Feature

Exhibit of the week: Alexander Calder and Contemporary Art: Form, Balance, Joy

The exhibit in Chicago displays Calder's work from the 1920s to the 1970s and traces his influence on seven contemporary sculptors.

Museum of Contemporary Art, ChicagoThrough Oct. 17

Chicagoans are already intimately familiar with Alexander Calder’s colorful sculptures and mobiles, said Caryn Rousseau in the Associated Press. Large-scale public works by the artist, “made from boldly painted sheet metal and steel wires,” adorn several of the city’s streets, and the Museum of Contemporary Art has an extensive collection dedicated to the innovative modernist master. The museum’s latest exhibition, though, is much more than a stunning selection of Calder creations, spanning a half-century from the 1920s to the 1970s. It also traces his influence on contemporary artists, introducing viewers to seven young sculptors inspired by the “color, playfulness, engineering, and mobility” of Calder’s best work.

A large part of the show is a “Calder wonderland,” said Lauren Viera in the Chicago Tribune. Several of the artist’s most famous sculptures and mobiles sit in close proximity, “arranged as if in conversation with one another.” Performing Seal, a “balancing act of sheet metal and steel,” seems to reach out toward Finny Fish, an odd, eclectic mobile that incorporates a dazzling variety of “found objects (read: junk).” Calder originally began including such bits of detritus into his art due to a sheet-metal shortage during World War II, finding in them unlikely sources of inspiration. A similarly open-minded aesthetic sense seems to animate Jason Middlebrook, who has created “the most striking” new work in the show—an enormous mobile that incorporates both a tree trunk and “found wood castoffs collected from Chicago’s streets and alleys.”

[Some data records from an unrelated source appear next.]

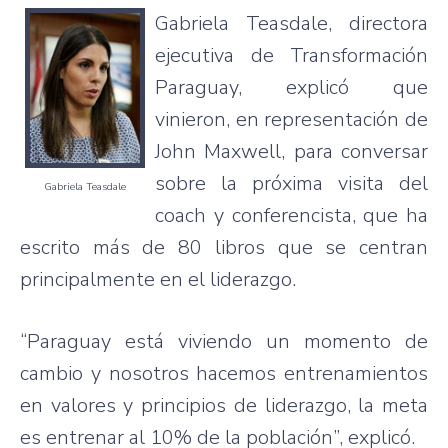
Gabriela Teasdale, directora
ejecutiva de Transformación
Paraguay, explicó que
vinieron, en representación de
John Maxwell, para conversar
sobre la próxima visita del
Gabriela Teasdale
coach y conferencista, que ha
escrito más de 80 libros que se centran
principalmente en el liderazgo.
“Paraguay está viviendo un momento de
cambio y nosotros hacemos entrenamientos
en valores y principios de liderazgo, la meta
es entrenar al 10% de la población”, explicó.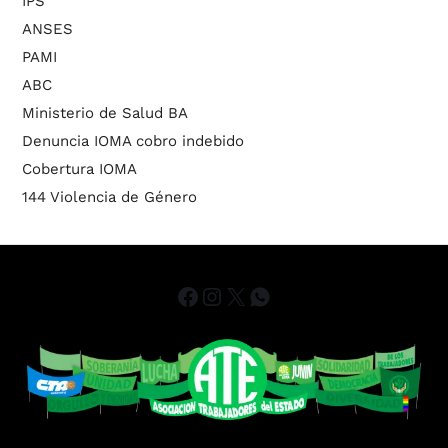
IPS
ANSES
PAMI
ABC
Ministerio de Salud BA
Denuncia IOMA cobro indebido
Cobertura IOMA
144 Violencia de Género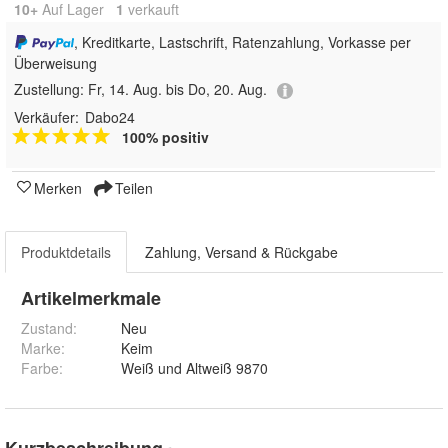
10+
Auf Lager
1
 verkauft
, Kreditkarte, Lastschrift, Ratenzahlung, Vorkasse per
Überweisung
Zustellung:
Fr, 14. Aug. bis Do, 20. Aug.
Verkäufer:
Dabo24
100% positiv
Merken
Teilen
Produktdetails
Zahlung, Versand & Rückgabe
Artikelmerkmale
Zustand:
Neu
Marke:
Keim
Farbe
:
Weiß und Altweiß 9870
Kurzbeschreibung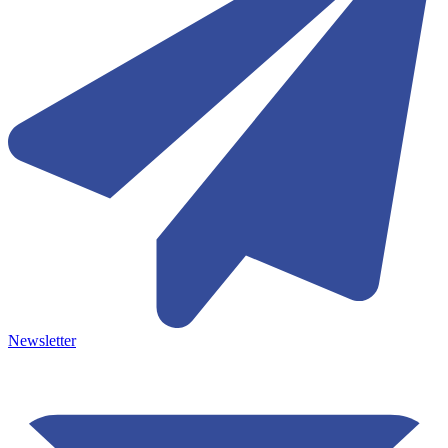
Newsletter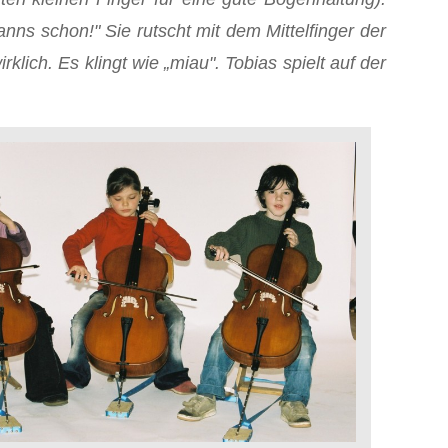
nns schon!" Sie rutscht mit dem Mittelfinger der
lich. Es klingt wie „miau". Tobias spielt auf der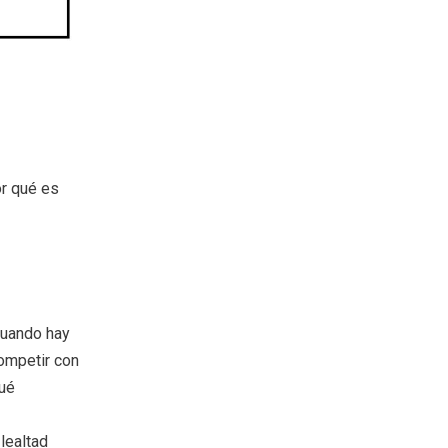
or qué es
cuando hay
ompetir con
qué
lealtad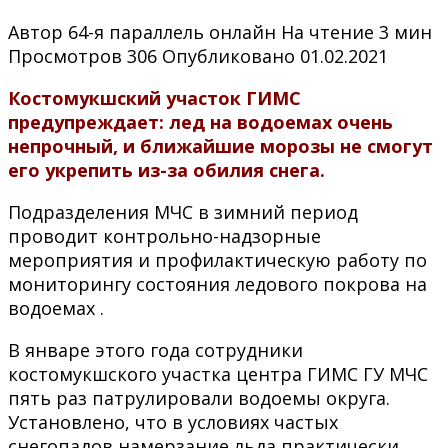
Автор
64-я параллель онлайн
На чтение
3 мин
Просмотров
306
Опубликовано
01.02.2021
Костомукшский участок ГИМС
предупреждает: лед на водоемах очень
непрочный, и ближайшие морозы не смогут
его укрепить из-за обилия снега.
Подразделения МЧС в зимний период
проводит контрольно-надзорные
мероприятия и профилактическую работу по
мониторингу состояния ледового покрова на
водоемах .
В январе этого года сотрудники
костомукшского участка центра ГИМС ГУ МЧС
пять раз патрулировали водоемы округа.
Установлено, что в условиях частых
снегопадов намерзание льда практически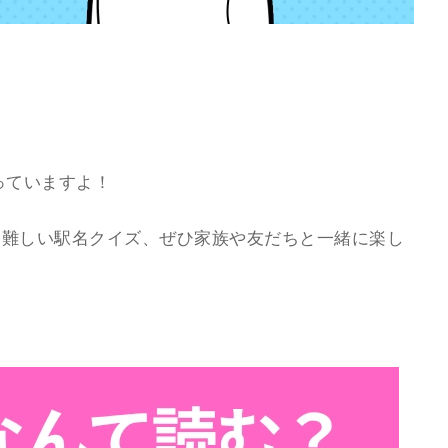
っていますよ！
と難しい駅名クイズ、ぜひ家族や友だちと一緒に楽し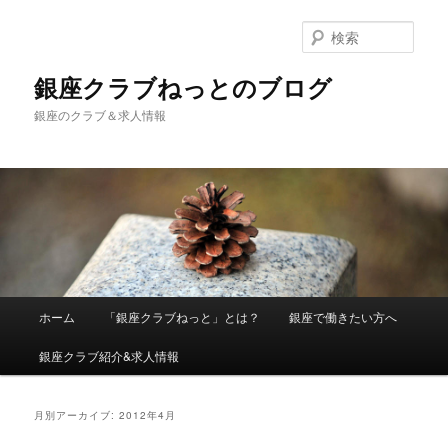
検
索
銀座クラブねっとのブログ
銀座のクラブ＆求人情報
メインメニュー
ホーム
「銀座クラブねっと」とは？
銀座で働きたい方へ
メインコンテンツへ移動
サブコンテンツへ移動
銀座クラブ紹介&求人情報
月別アーカイブ:
2012年4月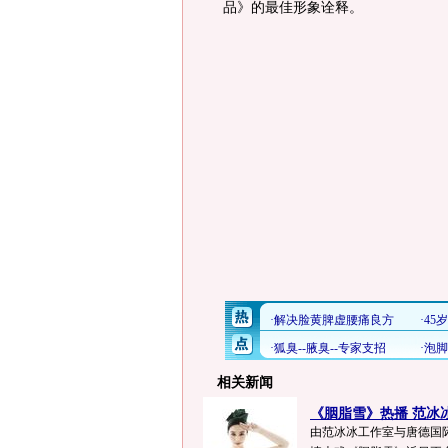
品》的最佳形象诠释。
相关新闻
《胭脂雪》热播 范冰
由范冰冰工作室与唐德国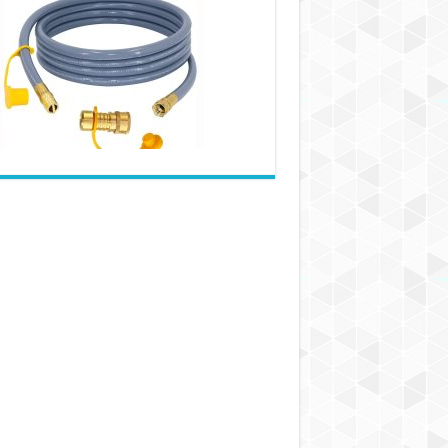
نوع
شلنگی
به
عنوان
شلنگ
گاز
طبیعی
استفاده
می‌شود؟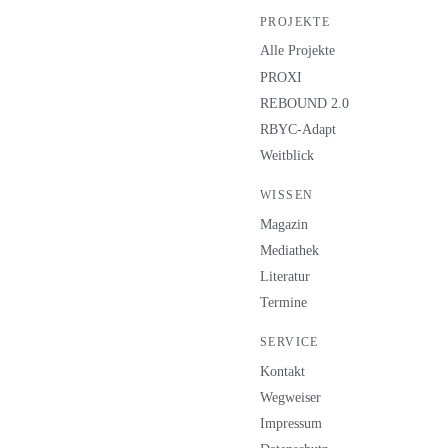
PROJEKTE
Alle Projekte
PROXI
REBOUND 2.0
RBYC-Adapt
Weitblick
WISSEN
Magazin
Mediathek
Literatur
Termine
SERVICE
Kontakt
Wegweiser
Impressum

The best new works here are, like Calder’s own, “deceptively simple, accessible, but at the same time elegant and witty,” said Margaret Hawkins in the Chicago Sun-Times. Of all the artists, Nathan Carter makes the objects that most resemble Calder’s own—elaborate, midair metallic doodles that look “as if he’s drawing in wire, with bits of typography, ‘low-fi’ technology, and a whiff of science fiction thrown in.” Kristi Lippire’s Hanging Garden, a set of chandeliers, incorporates metallic re-creations of every plant in the artist’s garden. “The weirdly beautiful result, soldered together from mostly found metal,” is silly and spectacular all at once. No, it doesn’t look much like a Calder. But it turns out that what really links these artists goes deeper than mere appearances: They all share an infectious enthusiasm and an unpretentious dedication to craft, creativity, and most of all “joy—that sharper, keener cousin to happiness.”